Social media makes it easy for us to forget we're being watched, warns University of Iowa associate professor of law Mihailis Diamantis. And not just by our family, classmates, and coworkers.
"We're focused on our friends and our likes and the funny stories and the cool pictures," says Diamantis, who taught a new College of Law seminar this past semester on privacy law and technology alongside assistant professor of computer science Rishab Nithyanand. "We're not seeing what's going on behind the screen."

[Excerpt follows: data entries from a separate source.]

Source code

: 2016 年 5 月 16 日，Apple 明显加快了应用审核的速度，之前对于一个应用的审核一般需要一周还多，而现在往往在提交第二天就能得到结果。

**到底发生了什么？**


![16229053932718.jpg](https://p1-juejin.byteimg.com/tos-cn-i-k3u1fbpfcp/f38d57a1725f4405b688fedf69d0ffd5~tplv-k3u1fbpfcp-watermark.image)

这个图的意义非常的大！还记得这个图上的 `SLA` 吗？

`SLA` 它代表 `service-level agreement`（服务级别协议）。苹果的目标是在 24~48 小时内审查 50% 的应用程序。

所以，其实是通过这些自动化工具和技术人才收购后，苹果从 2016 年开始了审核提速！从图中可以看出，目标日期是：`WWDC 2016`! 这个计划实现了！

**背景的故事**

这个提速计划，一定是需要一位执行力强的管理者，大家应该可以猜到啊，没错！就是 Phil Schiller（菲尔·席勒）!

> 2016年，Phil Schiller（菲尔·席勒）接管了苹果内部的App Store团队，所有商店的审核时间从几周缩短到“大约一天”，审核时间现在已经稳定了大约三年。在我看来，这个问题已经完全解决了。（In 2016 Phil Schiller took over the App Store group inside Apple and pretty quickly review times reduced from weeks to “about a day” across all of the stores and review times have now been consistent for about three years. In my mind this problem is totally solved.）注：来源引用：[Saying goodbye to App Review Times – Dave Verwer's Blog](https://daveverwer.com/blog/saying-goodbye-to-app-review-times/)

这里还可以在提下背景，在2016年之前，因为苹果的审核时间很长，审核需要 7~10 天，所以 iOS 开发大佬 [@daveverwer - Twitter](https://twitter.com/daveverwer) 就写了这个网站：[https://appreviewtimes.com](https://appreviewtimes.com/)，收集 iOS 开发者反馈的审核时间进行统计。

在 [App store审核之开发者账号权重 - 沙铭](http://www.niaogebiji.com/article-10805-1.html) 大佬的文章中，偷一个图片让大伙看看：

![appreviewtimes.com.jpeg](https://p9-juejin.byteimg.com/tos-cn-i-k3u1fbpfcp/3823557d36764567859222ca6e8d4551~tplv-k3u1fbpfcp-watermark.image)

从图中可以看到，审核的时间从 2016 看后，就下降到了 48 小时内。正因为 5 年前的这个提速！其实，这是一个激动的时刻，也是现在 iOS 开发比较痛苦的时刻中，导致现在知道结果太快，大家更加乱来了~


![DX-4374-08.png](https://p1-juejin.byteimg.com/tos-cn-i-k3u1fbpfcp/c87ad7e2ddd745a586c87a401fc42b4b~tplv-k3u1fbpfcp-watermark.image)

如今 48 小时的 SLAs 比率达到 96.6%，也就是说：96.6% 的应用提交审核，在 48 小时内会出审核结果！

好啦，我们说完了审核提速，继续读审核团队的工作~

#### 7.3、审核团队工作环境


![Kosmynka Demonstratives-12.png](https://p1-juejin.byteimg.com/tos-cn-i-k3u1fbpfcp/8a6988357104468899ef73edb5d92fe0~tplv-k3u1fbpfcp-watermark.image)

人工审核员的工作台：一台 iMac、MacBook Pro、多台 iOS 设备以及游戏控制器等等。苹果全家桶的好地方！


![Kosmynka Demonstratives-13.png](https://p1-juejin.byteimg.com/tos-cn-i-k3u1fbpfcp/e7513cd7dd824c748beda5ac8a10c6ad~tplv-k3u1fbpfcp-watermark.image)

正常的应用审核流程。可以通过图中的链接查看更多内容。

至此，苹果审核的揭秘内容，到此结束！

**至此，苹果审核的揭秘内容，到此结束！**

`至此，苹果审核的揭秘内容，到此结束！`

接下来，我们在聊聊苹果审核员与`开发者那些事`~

Social media companies amass vast amounts of personal data, track our every click to keep us scrolling, and sell our eyeballs to advertisers. Because it's a faceless algorithm and not a human doing the surveilling, however, Diamantis says people often shrug off the inherent privacy issues. "The point where we become apathetic is the point where we lose this conversation," he says.
Diamantis was one of several panelists who discussed social media privacy and how to protect users' rights during an online program this past semester hosted by the American Constitution Society at Iowa Law. Experts highlighted the thorny civil liberty questions that arise when tech companies collect private health data and government and law enforcement use social media to snoop on citizens.
University of Missouri professor Sam Halabi, a health law scholar who was a visiting professor at the UI last fall, says there's a critical need to reassess the regulatory framework of health privacy in social media. Currently, there are virtually no regulations in place for social media companies that harvest health data, he says. "Think people who form Facebook groups around addiction or cancer diagnoses," says Halabi, who argues that the biggest aggregators of health data today are not health care providers or insurance companies but social media platforms and search engines.
Just as concerning to privacy experts is the unrestricted use of social media surveillance by government and law enforcement agencies. Saira Hussain, a staff attorney for the nonprofit Electronic Frontier Foundation's civil liberties team, says the federal government has increasingly used social media to vet foreign visitors, culminating with the State Department in 2019 updating its U.S. visa forms to request applicants' social media account names.
"If individuals know the government is going to be watching them and taking note of what they say online, or possibly using that against them in making determinations of who's going to get a visa and who's not, that really restricts the speech of individuals coming into the U.S.," Hussain says. "But also [it restricts the speech] of U.S. citizens and legal, permanent resident family members who may be connected to them."
Also worrisome for Hussain is street-level surveillance by police, who may view public social media profiles or even create sock puppet accounts to find private information to help prosecute crimes. She likens it to issues that arose with the infiltration of law enforcement into the political movements of the 1960s and worries about the disproportionate use of the tactic against people of color.
At the UI, Diamantis is currently conducting a research project focused on how criminal law can be used to hold corporations accountable for compromising privacy by collecting or selling data against a user's consent or failing to protect data. Says Diamantis: "We're still struggling to decide what privacy means and articulate why it matters and to know how to balance it against these other things we really care about, like security. How do we think about that trade-off between two really important values?"